How much responsibility should big polluters take?
This case is basically about the polluter pays principle, says lawyer Roda Verheyen, who is representing Lliuya. "There is someone who does something — it may be permitted, it may be prohibited — but it leads to really unbelievably large and unacceptable consequences, in this case climate change."
According to a 2014 study by Greenpeace and the environmental law non-profit Climate Justice Programme, RWE is responsible for a total of 0.47% of climate-damaging emissions since the beginning of industrialisation.
Lliuya is, therefore, calling for the company to contribute a corresponding share to the financing of protective measures. These include drainage systems that allow meltwater to run off the glacier lagoon and an enlargement of the dam. Verheyen says Lliuya is not interested in receiving money himself, but wants RWE to pay a share of the costs of the protective measures.
Simulations from 2016 showed that a lower water level could significantly reduce the risk to the community, even in the event of significant rockfall or avalanches.
Although RWE recognises it is one of the largest CO2 emitters in Europe, it also says that it has always adhered to the legal limits for emissions. "In addition, since 2005, the plants have been subject to the European Emissions Trading Scheme, which was introduced at the time and under which we have to pay for every ton of CO2," the company added in its statement.
In 2023, the court had an expert opinion drawn up during an on-site inspection in Peru to check whether Lluiya's house would be affected by heavy flooding.
Why is a climate case from Peru taking place in Germany?
For the lawsuit, the plaintiffs have made use of a neighborhood clause which can, for example, oblige highway operators to build noise protection because nearby residents are disturbed.
"We have a source of danger here that could potentially kill thousands of people, and we have no hazard prevention and no risk prevention, and that's what it's all about and what it is all about in the Andes," Verheyen told DW.
In the RWE case, the court ruled in an earlier hearing that the transboundary effects of climate change lead to a kind of global neighbourhood relationship, even if the damage occurs thousands of kilometres away from the polluter.
RWE is just one of many polluters "but you have to start somewhere," Verheyen said.
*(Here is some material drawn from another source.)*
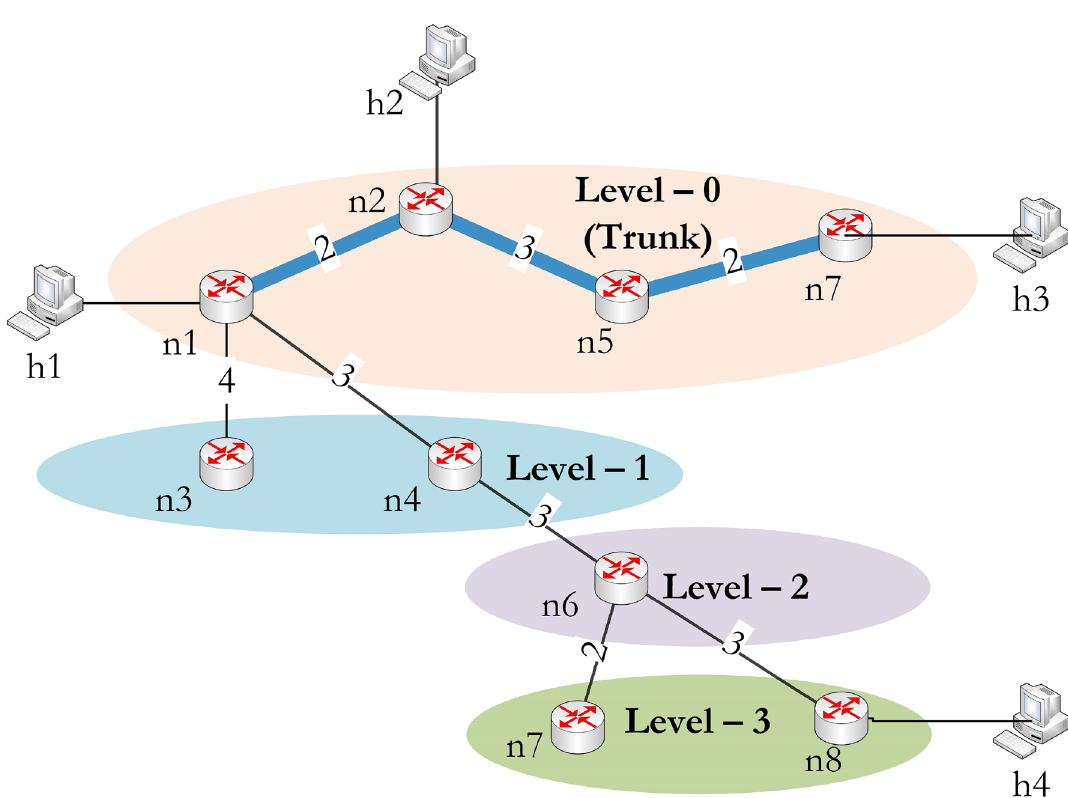
Figure 3. Level formation based on shortest path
"If the court upholds the claim, this will send a clear signal to other major emitters," said Petra Minnerop, professor of international law at Durham University, adding that though it is being heard in Germany, the case could set a serious international precedent.
The energy company RWE is of the opinion that it is not legally possible to attribute the effects of climate change to a single emitter.
Growing international climate lawsuits
Since the initial proceedings began in 2015, cross-border climate lawsuits have also been filed in other countries.
In the Netherlands, the oil and gas company Shell was in court until recently.Non-governmental organizations claimed the right to "protection from climate change" but were ultimately unsuccessful in their demands that the company rapidly halve its emissions.
In France, the fossil fuel giant TotalEnergies was sued in a case demanding it align business practices with the Paris Climate Agreement.
According to Minnerop, negotiating questions of responsibility for climate risks exclusively at a national level is not enough in the long term.
"Climate justice can only be achieved if we see it as a serious task within the framework of international law and pursue it with the priority that results from the scientific evidence," she said.
If he loses, Lluiya fears that he and his village will end up without protection from flooding. He says that although the Peruvian authorities have plans for a dyke, there is no knowing whether it will be built, and that money from RWE and international attention for the construction could be helpful.
If he wins, Lluiya says it will be a happy moment because it will signify "progress in the legal field," but it will not "stop the glaciers from melting."
The court may decide as early as this week whether the proceedings will continue.